I agree with Art that there are people in the organization that have good insights and you need to get them into formulating the point of view - and I haven't yet seen a case where they don't also have to spend time in the field, with customers, validating or refining the POV, and collecting examples that demonstrate it conclusively. In B2B professional services our customers are sophisticated buyers; they expect a well formed and substantiated argument if they are to be convinced. To Art's point, a Ouija-boarded POV does more harm than good.

Jason Vaughan

I think that much of what passes for thought leadership is nothing of the sort and is just the in-house expert expressing his/her views on a topic . That is not thought leadership.

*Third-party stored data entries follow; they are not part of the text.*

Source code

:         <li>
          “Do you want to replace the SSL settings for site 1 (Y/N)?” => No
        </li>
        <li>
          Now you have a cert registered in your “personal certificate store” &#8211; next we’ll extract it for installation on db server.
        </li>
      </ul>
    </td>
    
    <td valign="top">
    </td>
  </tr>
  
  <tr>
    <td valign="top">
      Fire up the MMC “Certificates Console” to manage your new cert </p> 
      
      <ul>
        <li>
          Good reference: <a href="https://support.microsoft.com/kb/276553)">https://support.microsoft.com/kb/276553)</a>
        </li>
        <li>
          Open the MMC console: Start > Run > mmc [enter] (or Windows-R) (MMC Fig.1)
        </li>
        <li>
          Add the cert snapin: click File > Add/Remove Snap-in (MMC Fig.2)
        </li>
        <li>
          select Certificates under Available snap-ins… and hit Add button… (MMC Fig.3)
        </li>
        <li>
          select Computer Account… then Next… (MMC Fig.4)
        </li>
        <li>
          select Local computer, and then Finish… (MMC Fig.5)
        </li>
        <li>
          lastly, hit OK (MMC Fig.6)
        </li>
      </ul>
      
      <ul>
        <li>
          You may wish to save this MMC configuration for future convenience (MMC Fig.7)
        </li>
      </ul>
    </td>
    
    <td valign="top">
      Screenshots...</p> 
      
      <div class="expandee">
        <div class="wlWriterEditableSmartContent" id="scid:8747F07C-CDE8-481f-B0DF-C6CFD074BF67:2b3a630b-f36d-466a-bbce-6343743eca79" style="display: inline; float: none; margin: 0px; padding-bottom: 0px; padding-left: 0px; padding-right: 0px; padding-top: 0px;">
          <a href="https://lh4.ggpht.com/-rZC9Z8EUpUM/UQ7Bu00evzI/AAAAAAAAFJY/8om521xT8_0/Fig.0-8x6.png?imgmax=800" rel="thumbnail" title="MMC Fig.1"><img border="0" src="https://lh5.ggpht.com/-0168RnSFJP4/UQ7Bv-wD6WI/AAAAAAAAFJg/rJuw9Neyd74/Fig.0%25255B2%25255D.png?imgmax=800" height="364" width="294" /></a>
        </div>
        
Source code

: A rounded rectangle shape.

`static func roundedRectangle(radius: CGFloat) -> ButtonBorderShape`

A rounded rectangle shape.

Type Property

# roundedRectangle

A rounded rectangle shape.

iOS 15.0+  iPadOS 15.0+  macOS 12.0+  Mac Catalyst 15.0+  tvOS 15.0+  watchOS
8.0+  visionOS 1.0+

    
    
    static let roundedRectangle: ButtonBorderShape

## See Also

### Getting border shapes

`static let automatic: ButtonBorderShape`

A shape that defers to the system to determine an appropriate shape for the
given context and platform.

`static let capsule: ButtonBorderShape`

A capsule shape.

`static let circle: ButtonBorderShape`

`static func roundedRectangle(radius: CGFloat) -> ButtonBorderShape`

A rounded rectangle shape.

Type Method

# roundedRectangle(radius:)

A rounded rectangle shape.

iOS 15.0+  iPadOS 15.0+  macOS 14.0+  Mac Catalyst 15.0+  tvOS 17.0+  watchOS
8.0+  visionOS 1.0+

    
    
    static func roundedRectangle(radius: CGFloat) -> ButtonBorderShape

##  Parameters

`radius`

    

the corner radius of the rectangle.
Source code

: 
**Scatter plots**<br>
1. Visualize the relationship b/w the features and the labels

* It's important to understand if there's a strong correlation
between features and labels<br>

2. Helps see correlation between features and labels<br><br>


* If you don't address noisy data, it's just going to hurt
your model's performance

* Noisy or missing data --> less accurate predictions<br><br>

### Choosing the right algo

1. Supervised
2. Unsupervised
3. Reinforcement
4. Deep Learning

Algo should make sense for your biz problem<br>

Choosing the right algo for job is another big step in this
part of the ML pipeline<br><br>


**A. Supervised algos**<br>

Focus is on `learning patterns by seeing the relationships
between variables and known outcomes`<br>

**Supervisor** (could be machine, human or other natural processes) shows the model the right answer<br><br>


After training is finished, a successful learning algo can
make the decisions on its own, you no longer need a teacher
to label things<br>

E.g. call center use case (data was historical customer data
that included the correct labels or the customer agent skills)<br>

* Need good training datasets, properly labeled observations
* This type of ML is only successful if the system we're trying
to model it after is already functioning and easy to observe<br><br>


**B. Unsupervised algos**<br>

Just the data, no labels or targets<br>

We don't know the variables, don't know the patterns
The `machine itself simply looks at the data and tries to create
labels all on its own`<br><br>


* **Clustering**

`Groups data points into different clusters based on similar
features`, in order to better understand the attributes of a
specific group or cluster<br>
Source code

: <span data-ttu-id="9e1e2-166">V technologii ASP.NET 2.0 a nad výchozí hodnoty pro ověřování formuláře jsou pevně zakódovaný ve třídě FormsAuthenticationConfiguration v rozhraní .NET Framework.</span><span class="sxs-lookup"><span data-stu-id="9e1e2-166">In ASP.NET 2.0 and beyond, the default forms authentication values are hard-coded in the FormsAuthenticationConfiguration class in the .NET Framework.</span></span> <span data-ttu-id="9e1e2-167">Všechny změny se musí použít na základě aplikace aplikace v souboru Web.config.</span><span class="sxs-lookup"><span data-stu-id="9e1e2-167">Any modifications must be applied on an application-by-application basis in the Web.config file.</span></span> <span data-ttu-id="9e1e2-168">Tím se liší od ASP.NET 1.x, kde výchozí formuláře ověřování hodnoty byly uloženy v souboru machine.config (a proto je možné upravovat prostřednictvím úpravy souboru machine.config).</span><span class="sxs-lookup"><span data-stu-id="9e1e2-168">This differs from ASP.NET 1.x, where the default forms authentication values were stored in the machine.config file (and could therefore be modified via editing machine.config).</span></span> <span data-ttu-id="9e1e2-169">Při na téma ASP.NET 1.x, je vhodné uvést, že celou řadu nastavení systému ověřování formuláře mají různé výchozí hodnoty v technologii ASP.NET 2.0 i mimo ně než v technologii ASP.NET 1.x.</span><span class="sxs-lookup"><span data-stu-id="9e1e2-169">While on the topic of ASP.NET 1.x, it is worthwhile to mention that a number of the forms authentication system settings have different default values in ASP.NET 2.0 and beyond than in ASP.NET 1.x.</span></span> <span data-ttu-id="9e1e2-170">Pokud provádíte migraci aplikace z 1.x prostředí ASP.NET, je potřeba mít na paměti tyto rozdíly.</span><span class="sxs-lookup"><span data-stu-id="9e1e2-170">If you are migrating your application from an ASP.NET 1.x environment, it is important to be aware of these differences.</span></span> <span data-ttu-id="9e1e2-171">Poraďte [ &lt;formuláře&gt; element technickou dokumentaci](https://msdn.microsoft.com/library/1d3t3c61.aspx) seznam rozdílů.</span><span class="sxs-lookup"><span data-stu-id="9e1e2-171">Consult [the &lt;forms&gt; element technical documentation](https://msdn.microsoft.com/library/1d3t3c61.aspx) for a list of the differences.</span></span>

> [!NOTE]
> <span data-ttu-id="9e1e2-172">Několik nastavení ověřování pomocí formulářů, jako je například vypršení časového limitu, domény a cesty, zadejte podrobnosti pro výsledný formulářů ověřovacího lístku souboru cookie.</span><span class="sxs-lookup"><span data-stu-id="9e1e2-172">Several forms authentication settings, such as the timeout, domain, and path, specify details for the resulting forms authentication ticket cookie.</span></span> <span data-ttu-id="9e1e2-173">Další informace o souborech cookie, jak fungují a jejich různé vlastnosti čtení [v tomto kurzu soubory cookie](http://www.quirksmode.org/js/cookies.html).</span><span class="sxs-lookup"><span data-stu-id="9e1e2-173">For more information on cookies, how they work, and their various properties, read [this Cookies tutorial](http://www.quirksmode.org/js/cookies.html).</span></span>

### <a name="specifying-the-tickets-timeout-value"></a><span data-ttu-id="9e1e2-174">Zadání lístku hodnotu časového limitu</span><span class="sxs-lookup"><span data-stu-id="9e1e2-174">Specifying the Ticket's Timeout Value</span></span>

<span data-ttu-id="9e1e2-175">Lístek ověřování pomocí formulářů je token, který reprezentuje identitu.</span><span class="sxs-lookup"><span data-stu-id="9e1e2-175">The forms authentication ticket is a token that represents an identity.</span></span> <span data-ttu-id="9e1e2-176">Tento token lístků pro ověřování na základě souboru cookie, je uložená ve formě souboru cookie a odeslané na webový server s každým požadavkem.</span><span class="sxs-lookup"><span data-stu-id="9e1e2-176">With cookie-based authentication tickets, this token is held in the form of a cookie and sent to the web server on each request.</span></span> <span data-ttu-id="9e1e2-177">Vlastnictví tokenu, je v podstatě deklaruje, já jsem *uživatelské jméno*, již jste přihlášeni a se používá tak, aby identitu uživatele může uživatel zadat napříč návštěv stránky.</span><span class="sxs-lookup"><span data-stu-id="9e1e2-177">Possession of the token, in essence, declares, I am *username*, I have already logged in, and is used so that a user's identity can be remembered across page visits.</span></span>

Thought leadership is about producing a new perspective on an issue based on original research. A good example of 'real' thought leadership was a report produced by Whitehead Mann entitled 'What makes a great non-exec director'. They interviewed senior execs in FTSE companies and used the findings from their research to produce the report which also included commentary from Whitehead Mann's own experts on the issues raised. This was no doubt a time consuming project but it produced a true thought leadership paper that enhanced the firm's credibility in this area. What many firm's would have done would have been to ask one of their senior people for his/her opinions and then written this up as thought leadership. The contrast between the two approaches is stark and clients would find one of the reports to be thought provoking and worth retaining whilst the other one would be quickly consigned to the bin as another piece of 'marketing rubbish'.

Sadly, as a profession marketing suffers greatly when we are sometimes compelled to engage in activities which flatter the ego of senior management but do little to add value to the business we represent.